Noemí Eiró1,5,*, Juan Sendon-Lago2,*, Samuel Seoane2, María A. Bermúdez2, Maria Luz Lamelas1, Tomás Garcia-Caballero3, José Schneider4,5, Roman Perez-Fernandez2,5 and Francisco J. Vizoso1,5

1 Unidad de Investigación, Fundación Hospital de Jove, Gijón, Spain

2 Departamento de Fisiología-CIMUS, Universidad de Santiago de Compostela, Spain

3 Departamento de Ciencias Morfológicas, Universidad de Santiago de Compostela, Spain

4 Universidad Rey Juan Carlos, Facultad de Ciencias de la Salud, Spain

5 Fundación para la Investigación con Células Madre Uterinas (FICEMU), Gijón, Spain

* These authors contributed equally to this work

Correspondence:

Francisco J. Vizoso, email:

Keywords: Mesenchymal stem cell; uterine cervix; breast cancer; tumor stroma; cancer-associated fibroblasts; macrophages

Received: July 16, 2014 Accepted: September 25, 2014 Published: September 26, 2014

Abstract

Evidences indicate that tumor development and progression towards a malignant phenotype depend not only on cancer cells themselves, but are also deeply influenced by tumor stroma reactivity. The present study uses mesenchymal stem cells from normal human uterine cervix (hUCESCs), isolated by the minimally invasive method of routine Pap cervical smear, to study their effect on the three main cell types in a tumor: cancer cells, fibroblasts and macrophages.
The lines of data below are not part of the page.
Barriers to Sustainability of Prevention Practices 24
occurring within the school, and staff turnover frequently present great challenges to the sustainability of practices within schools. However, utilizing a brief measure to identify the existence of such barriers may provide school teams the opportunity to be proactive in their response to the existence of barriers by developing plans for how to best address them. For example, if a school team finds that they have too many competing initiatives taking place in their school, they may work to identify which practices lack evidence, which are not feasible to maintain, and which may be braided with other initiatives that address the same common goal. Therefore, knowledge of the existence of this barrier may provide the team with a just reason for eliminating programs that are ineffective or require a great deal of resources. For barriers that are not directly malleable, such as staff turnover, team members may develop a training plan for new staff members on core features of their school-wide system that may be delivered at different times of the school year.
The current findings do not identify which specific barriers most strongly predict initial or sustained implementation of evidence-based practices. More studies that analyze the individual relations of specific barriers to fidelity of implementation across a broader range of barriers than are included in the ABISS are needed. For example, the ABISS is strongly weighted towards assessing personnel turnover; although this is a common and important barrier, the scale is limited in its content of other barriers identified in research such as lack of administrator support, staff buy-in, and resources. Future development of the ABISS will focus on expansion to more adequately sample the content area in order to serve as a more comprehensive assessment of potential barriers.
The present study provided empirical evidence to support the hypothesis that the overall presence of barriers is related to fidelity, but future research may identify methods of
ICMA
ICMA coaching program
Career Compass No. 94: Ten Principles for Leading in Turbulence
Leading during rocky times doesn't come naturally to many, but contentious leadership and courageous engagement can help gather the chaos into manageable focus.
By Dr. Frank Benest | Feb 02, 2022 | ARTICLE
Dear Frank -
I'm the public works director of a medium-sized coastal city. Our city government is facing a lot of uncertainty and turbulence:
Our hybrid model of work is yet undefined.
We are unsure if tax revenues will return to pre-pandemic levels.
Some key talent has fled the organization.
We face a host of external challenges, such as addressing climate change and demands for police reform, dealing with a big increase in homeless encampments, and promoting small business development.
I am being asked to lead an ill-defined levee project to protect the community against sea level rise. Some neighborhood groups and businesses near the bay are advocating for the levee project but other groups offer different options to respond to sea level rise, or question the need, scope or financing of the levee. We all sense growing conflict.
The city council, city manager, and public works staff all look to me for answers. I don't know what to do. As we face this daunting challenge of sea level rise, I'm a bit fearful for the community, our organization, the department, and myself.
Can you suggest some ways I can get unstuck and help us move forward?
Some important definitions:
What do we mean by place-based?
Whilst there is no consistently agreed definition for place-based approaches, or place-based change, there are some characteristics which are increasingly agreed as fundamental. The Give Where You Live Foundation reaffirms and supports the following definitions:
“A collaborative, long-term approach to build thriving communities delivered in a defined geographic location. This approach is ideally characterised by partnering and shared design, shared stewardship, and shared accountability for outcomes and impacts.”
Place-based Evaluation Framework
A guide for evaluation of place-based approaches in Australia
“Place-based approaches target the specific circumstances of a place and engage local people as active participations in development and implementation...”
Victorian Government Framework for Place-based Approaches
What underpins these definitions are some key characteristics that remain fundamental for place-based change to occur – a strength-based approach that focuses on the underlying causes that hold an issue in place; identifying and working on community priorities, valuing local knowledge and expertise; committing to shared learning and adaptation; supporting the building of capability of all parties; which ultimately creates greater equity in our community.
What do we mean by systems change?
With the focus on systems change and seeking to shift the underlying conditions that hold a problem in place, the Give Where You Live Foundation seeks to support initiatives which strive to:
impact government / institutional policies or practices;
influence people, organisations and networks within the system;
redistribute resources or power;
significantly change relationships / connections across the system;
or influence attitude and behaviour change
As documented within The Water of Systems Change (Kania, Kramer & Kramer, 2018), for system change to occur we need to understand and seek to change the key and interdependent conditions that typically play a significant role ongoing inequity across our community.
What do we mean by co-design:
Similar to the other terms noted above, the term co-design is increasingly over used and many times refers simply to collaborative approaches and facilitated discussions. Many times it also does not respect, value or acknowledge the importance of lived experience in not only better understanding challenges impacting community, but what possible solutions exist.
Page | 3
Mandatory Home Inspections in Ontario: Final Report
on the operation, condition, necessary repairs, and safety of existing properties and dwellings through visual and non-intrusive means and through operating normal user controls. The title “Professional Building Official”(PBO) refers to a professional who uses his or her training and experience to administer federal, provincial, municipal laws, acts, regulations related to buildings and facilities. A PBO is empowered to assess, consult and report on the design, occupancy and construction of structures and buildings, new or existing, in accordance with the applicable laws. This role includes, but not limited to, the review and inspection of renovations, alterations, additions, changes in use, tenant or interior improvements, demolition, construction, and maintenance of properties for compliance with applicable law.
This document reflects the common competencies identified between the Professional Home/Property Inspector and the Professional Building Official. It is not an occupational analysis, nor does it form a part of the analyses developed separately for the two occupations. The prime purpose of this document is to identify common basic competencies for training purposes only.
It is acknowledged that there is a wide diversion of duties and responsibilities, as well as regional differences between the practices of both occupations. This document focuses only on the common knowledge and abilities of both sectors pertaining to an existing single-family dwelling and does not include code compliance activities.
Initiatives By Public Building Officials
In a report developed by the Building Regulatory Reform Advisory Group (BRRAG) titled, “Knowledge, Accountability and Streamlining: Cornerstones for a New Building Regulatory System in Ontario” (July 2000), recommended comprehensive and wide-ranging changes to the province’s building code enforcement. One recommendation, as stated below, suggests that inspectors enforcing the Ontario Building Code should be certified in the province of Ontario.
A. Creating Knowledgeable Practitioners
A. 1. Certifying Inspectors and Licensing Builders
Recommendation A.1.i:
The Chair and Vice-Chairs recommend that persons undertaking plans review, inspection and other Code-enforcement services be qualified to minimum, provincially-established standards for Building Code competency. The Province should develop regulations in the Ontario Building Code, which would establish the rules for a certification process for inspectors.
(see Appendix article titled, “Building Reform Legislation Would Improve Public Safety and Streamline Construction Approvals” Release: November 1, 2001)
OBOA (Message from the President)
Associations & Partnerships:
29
Administration of hUCESCs-conditioned medium (CM) to a highly invasive breast cancer MDA-MB-231 cell line and to human breast tumors with high cell proliferation rates had the effect of reducing cell proliferation, modifying the cell cycle, inducing apoptosis, and decreasing invasion. In a xenograft mouse tumor model, hUCESCs-CM reduced tumor growth and increased overall survival. In cancer-associated fibroblasts, administration of hUCESCs-CM resulted in reduced cell proliferation, greater apoptosis and decreased invasion. In addition, hUCESCs-CM inhibited and reverted macrophage differentiation. The analysis of hUCESCs-CM (fresh and lyophilized) suggests that a complex paracrine signaling network could be implicated in the anti-tumor potential of hUCESCs.

In light of their anti-tumor potential, the easy cell isolation method, and the fact that lyophilization of their CM conserves original properties make hUCESCs good candidates for experimental or clinical applications in anticancer therapy.